## Work to be completed
Your task is to find every line of the data that holds the string "publicidad" and copy it.

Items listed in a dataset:
_ _ _ _ _

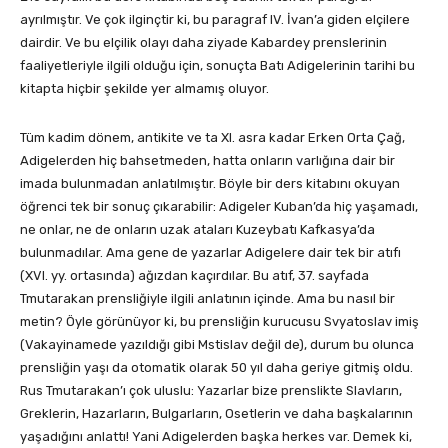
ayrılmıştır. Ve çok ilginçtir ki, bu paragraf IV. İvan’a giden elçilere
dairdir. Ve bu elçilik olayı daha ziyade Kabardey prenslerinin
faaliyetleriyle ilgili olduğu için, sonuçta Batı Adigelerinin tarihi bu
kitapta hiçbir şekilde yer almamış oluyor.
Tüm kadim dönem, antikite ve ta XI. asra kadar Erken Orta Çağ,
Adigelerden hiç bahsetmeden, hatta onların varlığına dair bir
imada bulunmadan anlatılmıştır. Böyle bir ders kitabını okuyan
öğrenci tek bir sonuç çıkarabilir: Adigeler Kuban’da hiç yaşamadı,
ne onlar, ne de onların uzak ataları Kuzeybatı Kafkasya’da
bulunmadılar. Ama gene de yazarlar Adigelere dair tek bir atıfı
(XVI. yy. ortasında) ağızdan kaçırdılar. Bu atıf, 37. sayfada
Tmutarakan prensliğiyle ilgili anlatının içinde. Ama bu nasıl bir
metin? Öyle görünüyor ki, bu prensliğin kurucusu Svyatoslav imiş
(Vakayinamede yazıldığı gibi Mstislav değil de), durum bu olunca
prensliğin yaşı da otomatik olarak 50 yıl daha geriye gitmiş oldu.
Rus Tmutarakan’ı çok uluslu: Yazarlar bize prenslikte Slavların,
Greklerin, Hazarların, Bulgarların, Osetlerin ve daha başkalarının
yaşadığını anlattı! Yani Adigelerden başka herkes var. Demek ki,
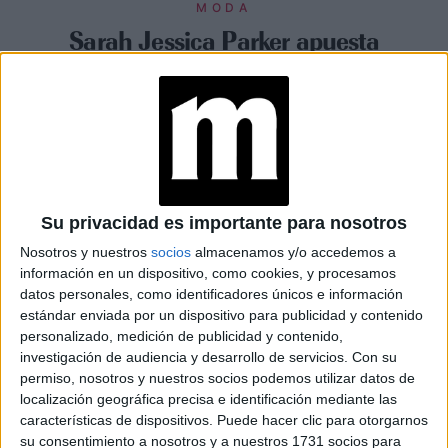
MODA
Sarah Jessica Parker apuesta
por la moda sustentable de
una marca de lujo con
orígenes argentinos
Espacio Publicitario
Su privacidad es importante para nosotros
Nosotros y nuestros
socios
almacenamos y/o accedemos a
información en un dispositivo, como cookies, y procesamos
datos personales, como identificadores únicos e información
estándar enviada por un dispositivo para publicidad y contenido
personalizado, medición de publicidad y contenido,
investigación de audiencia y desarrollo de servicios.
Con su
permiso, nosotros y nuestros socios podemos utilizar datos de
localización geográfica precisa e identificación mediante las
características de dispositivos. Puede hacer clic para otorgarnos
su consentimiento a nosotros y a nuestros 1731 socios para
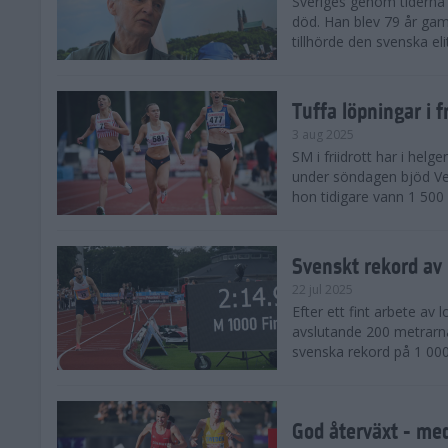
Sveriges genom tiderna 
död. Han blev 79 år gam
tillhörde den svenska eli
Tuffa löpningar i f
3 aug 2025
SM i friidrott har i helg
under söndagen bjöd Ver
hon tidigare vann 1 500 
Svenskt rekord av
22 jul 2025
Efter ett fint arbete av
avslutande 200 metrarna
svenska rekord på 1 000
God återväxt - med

_ _ _ _ _

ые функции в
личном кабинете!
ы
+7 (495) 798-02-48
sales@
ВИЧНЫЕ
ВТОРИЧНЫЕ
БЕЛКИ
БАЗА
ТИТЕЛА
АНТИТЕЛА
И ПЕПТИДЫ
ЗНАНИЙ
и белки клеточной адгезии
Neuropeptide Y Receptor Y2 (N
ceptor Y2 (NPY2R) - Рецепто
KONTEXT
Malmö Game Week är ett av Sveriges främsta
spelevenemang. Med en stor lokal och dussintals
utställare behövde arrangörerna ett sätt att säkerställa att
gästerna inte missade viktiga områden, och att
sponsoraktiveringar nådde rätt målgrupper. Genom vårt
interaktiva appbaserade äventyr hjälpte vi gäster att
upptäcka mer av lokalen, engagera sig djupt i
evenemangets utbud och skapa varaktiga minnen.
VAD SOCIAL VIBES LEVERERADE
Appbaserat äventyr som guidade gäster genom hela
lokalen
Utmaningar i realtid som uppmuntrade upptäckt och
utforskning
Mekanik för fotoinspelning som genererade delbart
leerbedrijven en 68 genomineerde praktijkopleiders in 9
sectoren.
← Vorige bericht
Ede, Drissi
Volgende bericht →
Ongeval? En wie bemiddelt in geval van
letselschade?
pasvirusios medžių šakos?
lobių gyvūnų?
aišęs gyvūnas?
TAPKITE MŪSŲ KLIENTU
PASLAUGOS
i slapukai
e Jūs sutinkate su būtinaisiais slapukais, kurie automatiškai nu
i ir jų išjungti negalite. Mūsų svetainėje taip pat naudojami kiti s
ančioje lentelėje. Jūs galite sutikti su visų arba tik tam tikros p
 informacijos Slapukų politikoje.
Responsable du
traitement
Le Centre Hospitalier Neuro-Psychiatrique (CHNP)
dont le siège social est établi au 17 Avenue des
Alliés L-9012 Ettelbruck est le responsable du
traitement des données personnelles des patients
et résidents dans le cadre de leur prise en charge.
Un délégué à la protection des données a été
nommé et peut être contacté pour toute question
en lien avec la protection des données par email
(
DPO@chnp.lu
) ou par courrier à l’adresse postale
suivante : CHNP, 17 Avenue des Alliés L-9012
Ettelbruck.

_ _ _ _ _

## Response
estándar enviada por un dispositivo para publicidad y contenido
personalizado, medición de publicidad y contenido,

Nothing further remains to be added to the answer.